A better gauge, he said, is student scores on the national assessment.

[The Fordham Report] came a week after a report showing that Ohio students outperformed those in most other states on the National Assessment of Educational Progress tests.

“It flies in the face of this Fordham report,” said Mitchell Chester, senior associate superintendent for the Ohio Department of Education.

Two full years pass……….

All the way to October 2009 when a cadre of advocacy groups including the Fordham Institute and the Ohio Alliance for Public Charter Schools called for tougher standards.  This was in the midst of the development of the national Common Core education standards that Ohio, especially Stan Heffner, were involved in writing. And how did Heffner respond to this call to raise the bar?

Ohio has helped write a set of common standards that are research-based and benchmarked to top performing countries, and could be adopted anywhere in the nation. But the state won’t use those, instead revamping its existing standards, Associate Superintendent Stan Heffner said.

The common standards won’t be finalized until January and, by law, Ohio must adopt new ones for English, math, science and social studies by June 30. It’s not enough time, Heffner said, and they’ll be too different from the academic content the state currently believes is important.

We imagine the breakup sounding like this:

Heffner: “Hey, look guys, you have  some really impressive and rigorous standards you’ve got there.  I mean, we even helped write them.  But look, we’re going to have to take a pass.  See, we sort of have a curfew…but there’s more.  We actually have some other stuff we’d like to teach that I think is better than research-based stuff. Well…I’ve got your phone number so if things change I’ll give you a call.”

May 2010:  “Hello?  Hi, it’s me, Stan Heffner.  From Ohio.”
In May 2010, ODE reported to the Board of Education on the adoption of the new standards, including the national Common Core curriculum for English and math. Too bad Stan delayed the process back in 2007:

Students, however, won’t be held to the higher standards until the 2014-15 school year.
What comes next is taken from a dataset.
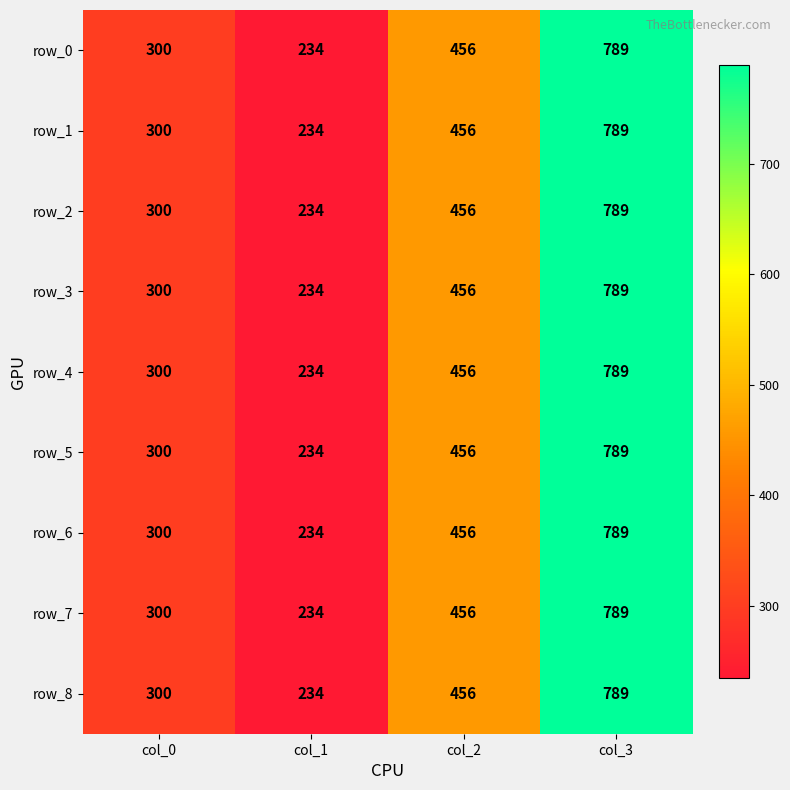

What is the highest value of the row_8 series?

789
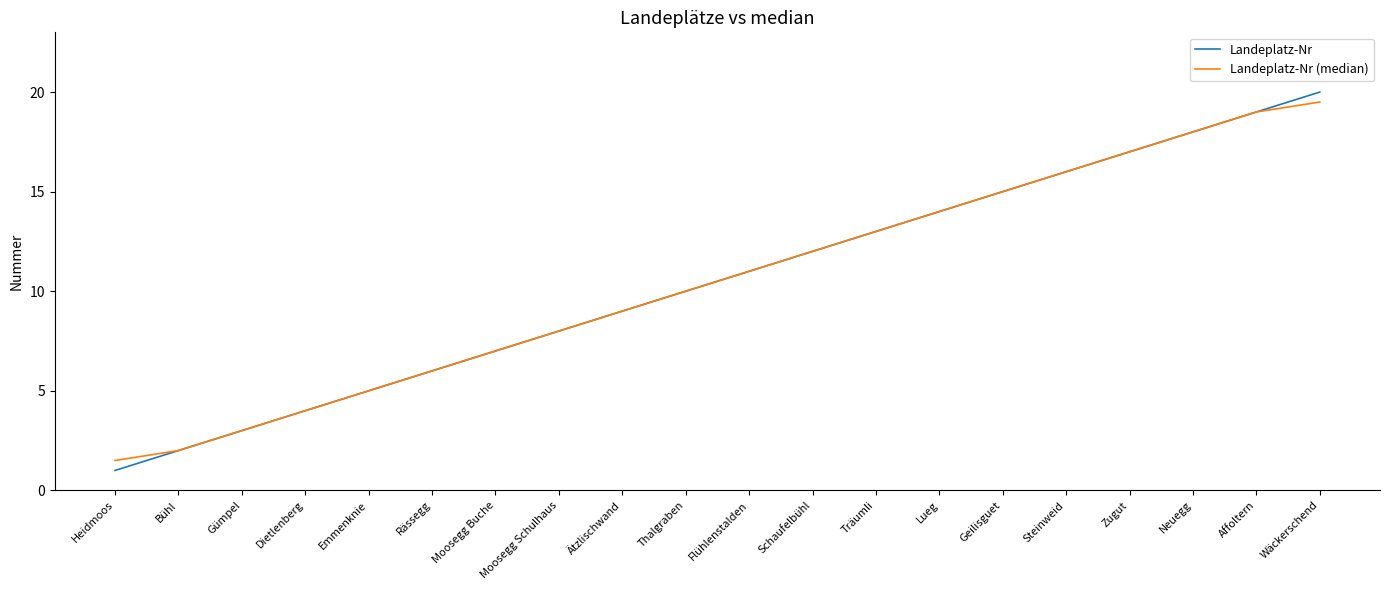

At which category is the sum across all series the highest?

Wäckerschend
The four-year delay is needed to allow state educators time to develop corresponding model curriculum and assessments, and to give teachers an opportunity to prepare.

In testimony before the House Education Committee, assistant superintendent Stan Heffner said “the new standards require higher-order thinking skills” such as reasoning, analysis and problem-solving.

Let’s see…if Heffner had acted on the report in 2007 to raise the bar, and if a four-year delay is necessary to allow educators time to adapt, then that would have put the changes in place around 2011-2012.  Hey, that’s now!

Look, we are well aware that Heffner simply goes whichever way the wind blows and he’s currently trying to appease the Governor, which means appeasing the charter school supporters, which means jumping however high the Fordham Institute dictates.  But Heffner’s flip-flopping routine is getting too hard to follow.  This man could give Mitt Romney a serious challenge in that category.

  • State assessments are just fine — assessments need overhauled
  • Curriculum is suitable for Ohio — let’s adopt something new
  • Teachers need four years to adjust — teachers should not wait
  • I’m not applying to be superintendent — I accept the Board president’s offer!
  • I’m going to work for ETS — I accept the Board president’s offer!

And the latest occurrence was today when we received a copy of the ODE Newsletter for the Offices of Curriculum, Instruction and Assessment.

The 2011 National Assessment of Educational Progress (NAEP) results were discussed at Heffner’s presentation earlier this month and in newspaper accounts of the event and were propped up as evidence of the need to “ramp up” the Ohio tests.  These are the same national assessments that Heffner’s ODE dismissed as irrelevant back in 2007, but are now indicative of Ohio’s educational failings.

Except that Heffner apparently forgot to distribute an internal ODE memo about raising the bar:

Hmm…are those results good?  Or bad?

Apparently it all depends on who’s writing the checks.